Assignment ▸ Update the text of every entry below by replacing "NEWS RELEASE" with "MEDIA RELEASE" and keeping everything else the same. Leave out the pictures and give only the text.

(Beginning of Records supplied)

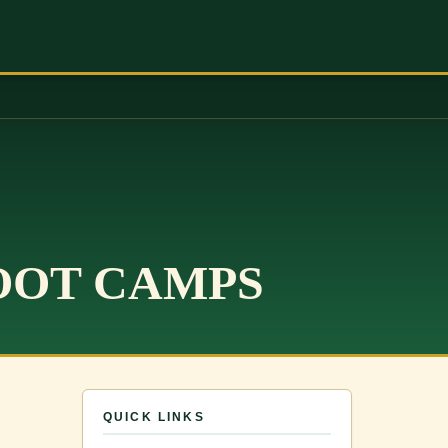
OOT CAMPS
QUICK LINKS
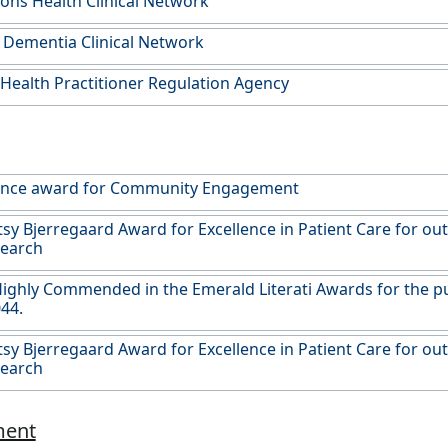
ons Health Clinical Network
 Dementia Clinical Network
 Health Practitioner Regulation Agency
lence award for Community Engagement
y Bjerregaard Award for Excellence in Patient Care for ou
search
ghly Commended in the Emerald Literati Awards for the publ
44.
y Bjerregaard Award for Excellence in Patient Care for ou
search
ment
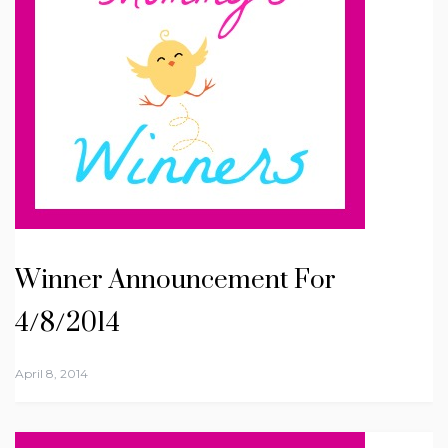
Winner Announcement For
4/8/2014
April 8, 2014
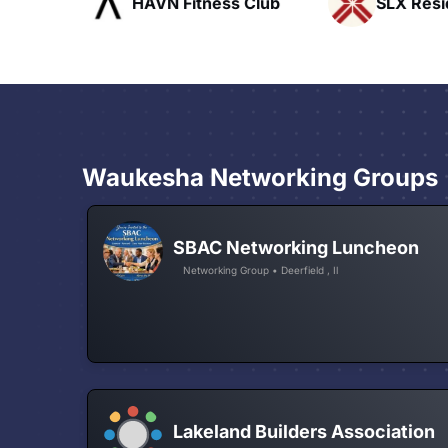
ofts
HAVN Fitness Club
SLX Reside
Waukesha Networking Groups
SBAC Networking Luncheon
Networking Group • Deerfield , Il
Lakeland Builders Association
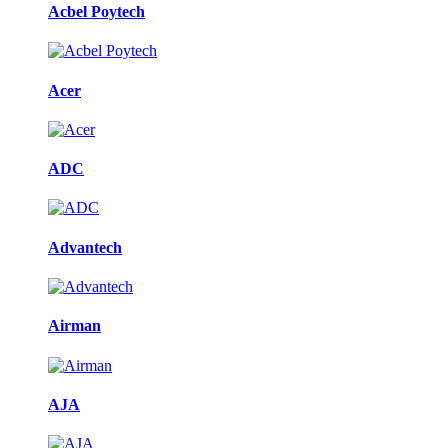
Acbel Poytech
Acer
ADC
Advantech
Airman
AJA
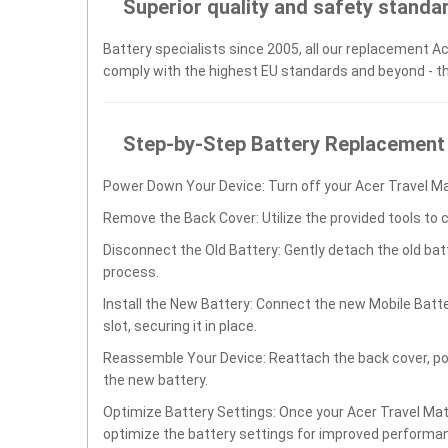
Superior quality and safety standa
Battery specialists since 2005, all our replacement Ac
comply with the highest EU standards and beyond - t
Step-by-Step Battery Replacement
Power Down Your Device: Turn off your Acer Travel Ma
Remove the Back Cover: Utilize the provided tools to 
Disconnect the Old Battery: Gently detach the old ba
process.
Install the New Battery: Connect the new Mobile Batt
slot, securing it in place.
Reassemble Your Device: Reattach the back cover, po
the new battery.
Optimize Battery Settings: Once your Acer Travel Mate
optimize the battery settings for improved performan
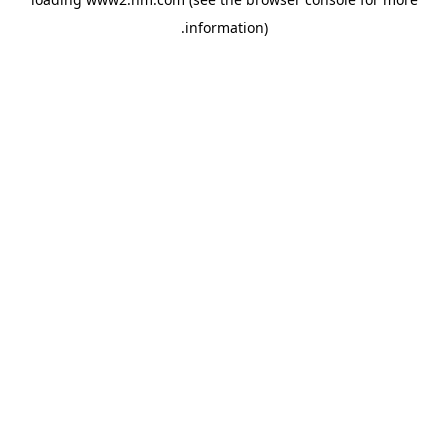
.
information)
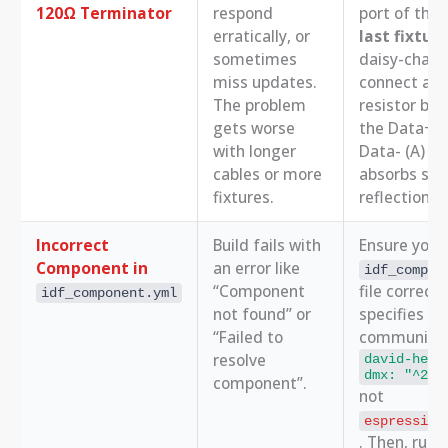
120Ω Terminator
respond
port of the
erratically, or
last fixtur
sometimes
daisy-chain,
miss updates.
connect a 
The problem
resistor be
gets worse
the Data+ (
with longer
Data- (A) pi
cables or more
absorbs sig
fixtures.
reflections.
Incorrect
Build fails with
Ensure your
Component in
an error like
idf_compon
“Component
file correctl
idf_component.yml
not found” or
specifies th
“Failed to
community d
resolve
david-helm
dmx: "^2.0
component”.
not
espressif/
. Then, run 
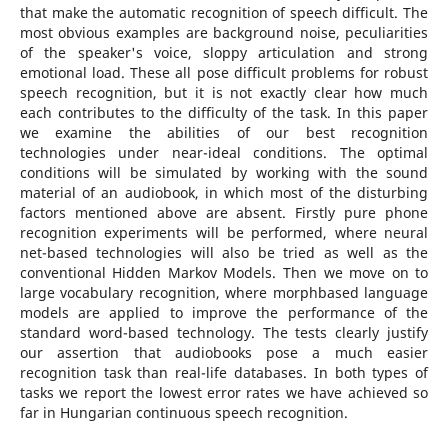
that make the automatic recognition of speech difficult. The
most obvious examples are background noise, peculiarities
of the speaker's voice, sloppy articulation and strong
emotional load. These all pose difficult problems for robust
speech recognition, but it is not exactly clear how much
each contributes to the difficulty of the task. In this paper
we examine the abilities of our best recognition
technologies under near-ideal conditions. The optimal
conditions will be simulated by working with the sound
material of an audiobook, in which most of the disturbing
factors mentioned above are absent. Firstly pure phone
recognition experiments will be performed, where neural
net-based technologies will also be tried as well as the
conventional Hidden Markov Models. Then we move on to
large vocabulary recognition, where morphbased language
models are applied to improve the performance of the
standard word-based technology. The tests clearly justify
our assertion that audiobooks pose a much easier
recognition task than real-life databases. In both types of
tasks we report the lowest error rates we have achieved so
far in Hungarian continuous speech recognition.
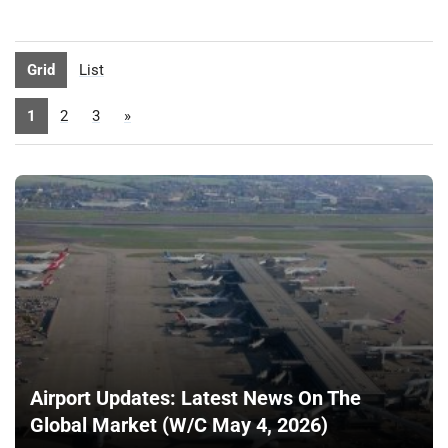
Grid
List
1
2
3
»
Airport Updates: Latest News On The
Global Market (W/C May 4, 2026)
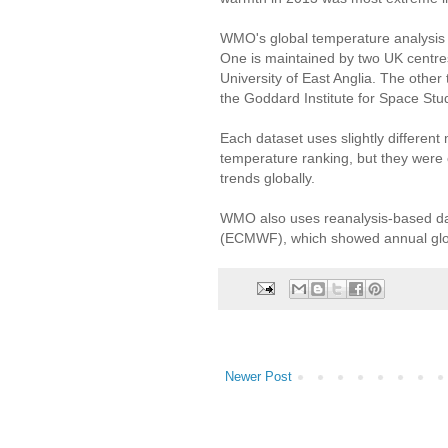
WMO's global temperature analysis
One is maintained by two UK centres
University of East Anglia. The othe
the Goddard Institute for Space St
Each dataset uses slightly different
temperature ranking, but they were
trends globally.
WMO also uses reanalysis-based d
(ECMWF), which showed annual globa
Newer Post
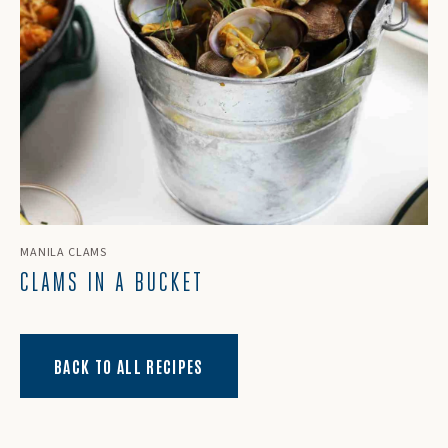
MANILA CLAMS
CLAMS IN A BUCKET
BACK TO ALL RECIPES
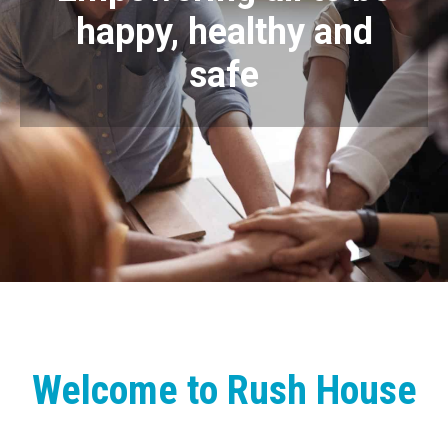
happy, healthy and
safe
Welcome to Rush House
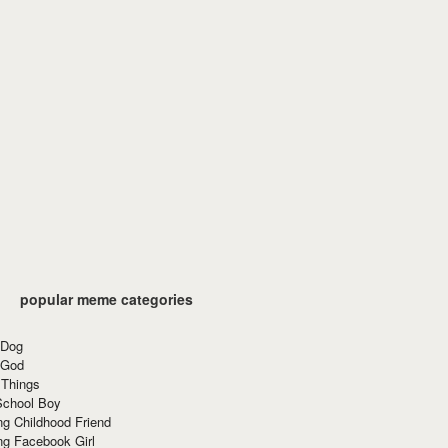
popular meme categories
 Dog
 God
 Things
School Boy
g Childhood Friend
ng Facebook Girl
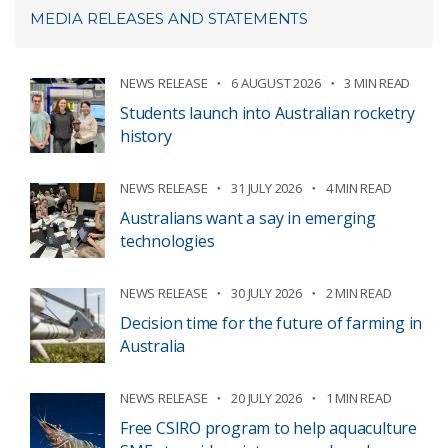
MEDIA RELEASES AND STATEMENTS
NEWS RELEASE
6 AUGUST 2026
3 MIN READ
Students launch into Australian rocketry
history
NEWS RELEASE
31 JULY 2026
4 MIN READ
Australians want a say in emerging
technologies
NEWS RELEASE
30 JULY 2026
2 MIN READ
Decision time for the future of farming in
Australia
NEWS RELEASE
20 JULY 2026
1 MIN READ
Free CSIRO program to help aquaculture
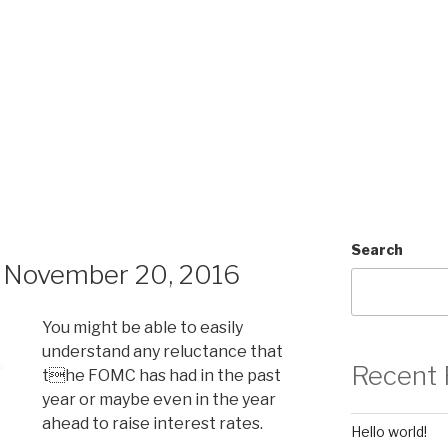
Search
 November 20, 2016
You might be able to easily
understand any reluctance that
Recent 
the FOMC has had in the past
year or maybe even in the year
ahead to raise interest rates.
Hello world!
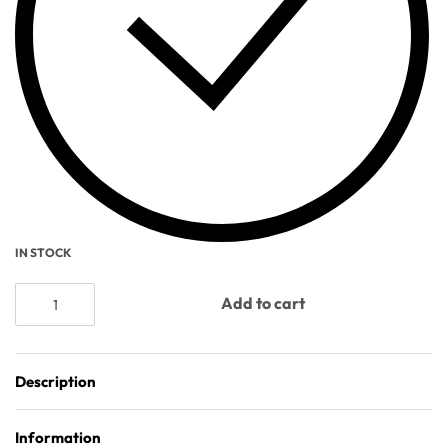
IN STOCK
Add to cart
Description
Information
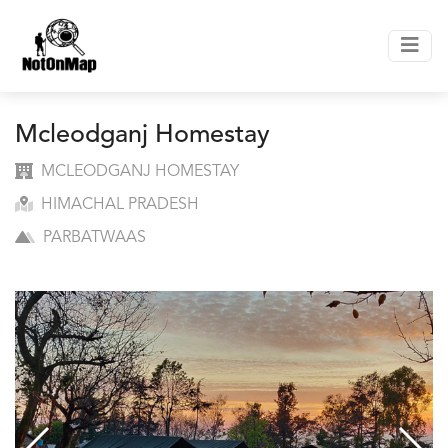
Mcleodganj Homestay
MCLEODGANJ HOMESTAY
HIMACHAL PRADESH
PARBATWAAS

(End of Records supplied)

Response ▸
OOT CAMPS
QUICK LINKS
ons Health Clinical Network
 Dementia Clinical Network
 Health Practitioner Regulation Agency
lence award for Community Engagement
y Bjerregaard Award for Excellence in Patient Care for ou
search
ghly Commended in the Emerald Literati Awards for the publ
44.
y Bjerregaard Award for Excellence in Patient Care for ou
search
ment
Winner Announcement For
4/8/2014
April 8, 2014
ofts
HAVN Fitness Club
SLX Reside
Waukesha Networking Groups
SBAC Networking Luncheon
Networking Group • Deerfield , Il
Lakeland Builders Association
Acbel Poytech
Acer
ADC
Advantech
Airman
AJA
Superior quality and safety standa
Battery specialists since 2005, all our replacement Ac
comply with the highest EU standards and beyond - t
Step-by-Step Battery Replacement
Power Down Your Device: Turn off your Acer Travel Ma
Remove the Back Cover: Utilize the provided tools to 
Disconnect the Old Battery: Gently detach the old ba
process.
Install the New Battery: Connect the new Mobile Batt
slot, securing it in place.
Reassemble Your Device: Reattach the back cover, po
the new battery.
Optimize Battery Settings: Once your Acer Travel Mate
optimize the battery settings for improved performan
.
information)
120Ω Terminator
respond
port of the
erratically, or
last fixtur
sometimes
daisy-chain,
miss updates.
connect a 
The problem
resistor be
gets worse
the Data+ (
with longer
Data- (A) pi
cables or more
absorbs sig
fixtures.
reflections.
Incorrect
Build fails with
Ensure your
Component in
an error like
idf_compon
“Component
file correctl
idf_component.yml
not found” or
specifies th
“Failed to
community d
resolve
david-helm
dmx: "^2.0
component”.
not
espressif/
. Then, run 
that make the automatic recognition of speech difficult. The
most obvious examples are background noise, peculiarities
of the speaker's voice, sloppy articulation and strong
emotional load. These all pose difficult problems for robust
speech recognition, but it is not exactly clear how much
each contributes to the difficulty of the task. In this paper
we examine the abilities of our best recognition
technologies under near-ideal conditions. The optimal
conditions will be simulated by working with the sound
material of an audiobook, in which most of the disturbing
factors mentioned above are absent. Firstly pure phone
recognition experiments will be performed, where neural
net-based technologies will also be tried as well as the
conventional Hidden Markov Models. Then we move on to
large vocabulary recognition, where morphbased language
models are applied to improve the performance of the
standard word-based technology. The tests clearly justify
our assertion that audiobooks pose a much easier
recognition task than real-life databases. In both types of
tasks we report the lowest error rates we have achieved so
far in Hungarian continuous speech recognition.
Grid
List
1
2
3
»
Airport Updates: Latest News On The
Global Market (W/C May 4, 2026)
WMO's global temperature analysis
One is maintained by two UK centres
University of East Anglia. The othe
the Goddard Institute for Space St
Each dataset uses slightly different
temperature ranking, but they were
trends globally.
WMO also uses reanalysis-based d
(ECMWF), which showed annual globa
Newer Post
MANILA CLAMS
CLAMS IN A BUCKET
BACK TO ALL RECIPES
happy, healthy and
safe
Welcome to Rush House
popular meme categories
 Dog
 God
 Things
School Boy
g Childhood Friend
ng Facebook Girl
MEDIA RELEASES AND STATEMENTS
MEDIA RELEASE
6 AUGUST 2026
3 MIN READ
Students launch into Australian rocketry
history
MEDIA RELEASE
31 JULY 2026
4 MIN READ
Australians want a say in emerging
technologies
MEDIA RELEASE
30 JULY 2026
2 MIN READ
Decision time for the future of farming in
Australia
MEDIA RELEASE
20 JULY 2026
1 MIN READ
Free CSIRO program to help aquaculture
Search
 November 20, 2016
You might be able to easily
understand any reluctance that
Recent 
the FOMC has had in the past
year or maybe even in the year
ahead to raise interest rates.
Hello world!
IN STOCK
Add to cart
Description
Information
Mcleodganj Homestay
MCLEODGANJ HOMESTAY
HIMACHAL PRADESH
PARBATWAAS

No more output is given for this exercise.